### Problem to solve
Print the whole listing exactly.

### Dataset excerpt
=-=-=-=-=

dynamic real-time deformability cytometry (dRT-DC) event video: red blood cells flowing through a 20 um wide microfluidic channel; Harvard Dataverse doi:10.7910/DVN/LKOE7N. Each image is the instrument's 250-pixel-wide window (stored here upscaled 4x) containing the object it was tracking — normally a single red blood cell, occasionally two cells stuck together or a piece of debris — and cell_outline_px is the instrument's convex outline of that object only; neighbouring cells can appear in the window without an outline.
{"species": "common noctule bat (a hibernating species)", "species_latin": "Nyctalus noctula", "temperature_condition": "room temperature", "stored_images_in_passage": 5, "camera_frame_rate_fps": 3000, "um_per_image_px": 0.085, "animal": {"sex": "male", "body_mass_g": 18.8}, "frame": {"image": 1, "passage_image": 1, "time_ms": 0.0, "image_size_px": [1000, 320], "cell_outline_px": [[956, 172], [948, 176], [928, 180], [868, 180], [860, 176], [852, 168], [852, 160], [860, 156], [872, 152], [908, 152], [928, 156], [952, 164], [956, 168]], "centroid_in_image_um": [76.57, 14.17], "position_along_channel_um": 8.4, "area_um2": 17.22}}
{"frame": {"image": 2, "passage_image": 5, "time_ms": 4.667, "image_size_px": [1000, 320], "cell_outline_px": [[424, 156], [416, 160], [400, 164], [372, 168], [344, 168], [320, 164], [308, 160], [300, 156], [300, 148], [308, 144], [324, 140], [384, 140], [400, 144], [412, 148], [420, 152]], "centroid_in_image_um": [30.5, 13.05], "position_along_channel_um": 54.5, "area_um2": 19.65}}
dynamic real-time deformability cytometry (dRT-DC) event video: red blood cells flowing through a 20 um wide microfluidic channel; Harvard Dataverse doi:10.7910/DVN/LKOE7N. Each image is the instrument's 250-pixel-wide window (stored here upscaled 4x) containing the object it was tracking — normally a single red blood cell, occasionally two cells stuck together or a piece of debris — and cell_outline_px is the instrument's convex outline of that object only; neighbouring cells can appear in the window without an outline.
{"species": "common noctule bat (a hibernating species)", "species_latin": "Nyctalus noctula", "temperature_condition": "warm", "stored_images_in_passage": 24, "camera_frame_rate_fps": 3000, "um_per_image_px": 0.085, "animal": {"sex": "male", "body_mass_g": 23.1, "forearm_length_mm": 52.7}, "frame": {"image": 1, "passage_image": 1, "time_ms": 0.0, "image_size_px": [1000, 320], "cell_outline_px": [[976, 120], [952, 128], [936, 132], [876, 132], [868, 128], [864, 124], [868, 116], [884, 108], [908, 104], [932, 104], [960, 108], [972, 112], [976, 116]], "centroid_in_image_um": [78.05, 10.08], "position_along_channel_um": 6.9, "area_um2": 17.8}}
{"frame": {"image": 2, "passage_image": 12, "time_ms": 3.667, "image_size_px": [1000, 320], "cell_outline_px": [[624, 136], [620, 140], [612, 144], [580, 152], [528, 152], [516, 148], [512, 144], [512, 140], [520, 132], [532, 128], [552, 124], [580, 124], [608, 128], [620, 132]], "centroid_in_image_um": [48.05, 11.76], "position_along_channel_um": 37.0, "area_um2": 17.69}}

=-=-=-=-=

### Full response
dynamic real-time deformability cytometry (dRT-DC) event video: red blood cells flowing through a 20 um wide microfluidic channel; Harvard Dataverse doi:10.7910/DVN/LKOE7N. Each image is the instrument's 250-pixel-wide window (stored here upscaled 4x) containing the object it was tracking — normally a single red blood cell, occasionally two cells stuck together or a piece of debris — and cell_outline_px is the instrument's convex outline of that object only; neighbouring cells can appear in the window without an outline.
{"species": "common noctule bat (a hibernating species)", "species_latin": "Nyctalus noctula", "temperature_condition": "room temperature", "stored_images_in_passage": 5, "camera_frame_rate_fps": 3000, "um_per_image_px": 0.085, "animal": {"sex": "male", "body_mass_g": 18.8}, "frame": {"image": 1, "passage_image": 1, "time_ms": 0.0, "image_size_px": [1000, 320], "cell_outline_px": [[956, 172], [948, 176], [928, 180], [868, 180], [860, 176], [852, 168], [852, 160], [860, 156], [872, 152], [908, 152], [928, 156], [952, 164], [956, 168]], "centroid_in_image_um": [76.57, 14.17], "position_along_channel_um": 8.4, "area_um2": 17.22}}
{"frame": {"image": 2, "passage_image": 5, "time_ms": 4.667, "image_size_px": [1000, 320], "cell_outline_px": [[424, 156], [416, 160], [400, 164], [372, 168], [344, 168], [320, 164], [308, 160], [300, 156], [300, 148], [308, 144], [324, 140], [384, 140], [400, 144], [412, 148], [420, 152]], "centroid_in_image_um": [30.5, 13.05], "position_along_channel_um": 54.5, "area_um2": 19.65}}
dynamic real-time deformability cytometry (dRT-DC) event video: red blood cells flowing through a 20 um wide microfluidic channel; Harvard Dataverse doi:10.7910/DVN/LKOE7N. Each image is the instrument's 250-pixel-wide window (stored here upscaled 4x) containing the object it was tracking — normally a single red blood cell, occasionally two cells stuck together or a piece of debris — and cell_outline_px is the instrument's convex outline of that object only; neighbouring cells can appear in the window without an outline.
{"species": "common noctule bat (a hibernating species)", "species_latin": "Nyctalus noctula", "temperature_condition": "warm", "stored_images_in_passage": 24, "camera_frame_rate_fps": 3000, "um_per_image_px": 0.085, "animal": {"sex": "male", "body_mass_g": 23.1, "forearm_length_mm": 52.7}, "frame": {"image": 1, "passage_image": 1, "time_ms": 0.0, "image_size_px": [1000, 320], "cell_outline_px": [[976, 120], [952, 128], [936, 132], [876, 132], [868, 128], [864, 124], [868, 116], [884, 108], [908, 104], [932, 104], [960, 108], [972, 112], [976, 116]], "centroid_in_image_um": [78.05, 10.08], "position_along_channel_um": 6.9, "area_um2": 17.8}}
{"frame": {"image": 2, "passage_image": 12, "time_ms": 3.667, "image_size_px": [1000, 320], "cell_outline_px": [[624, 136], [620, 140], [612, 144], [580, 152], [528, 152], [516, 148], [512, 144], [512, 140], [520, 132], [532, 128], [552, 124], [580, 124], [608, 128], [620, 132]], "centroid_in_image_um": [48.05, 11.76], "position_along_channel_um": 37.0, "area_um2": 17.69}}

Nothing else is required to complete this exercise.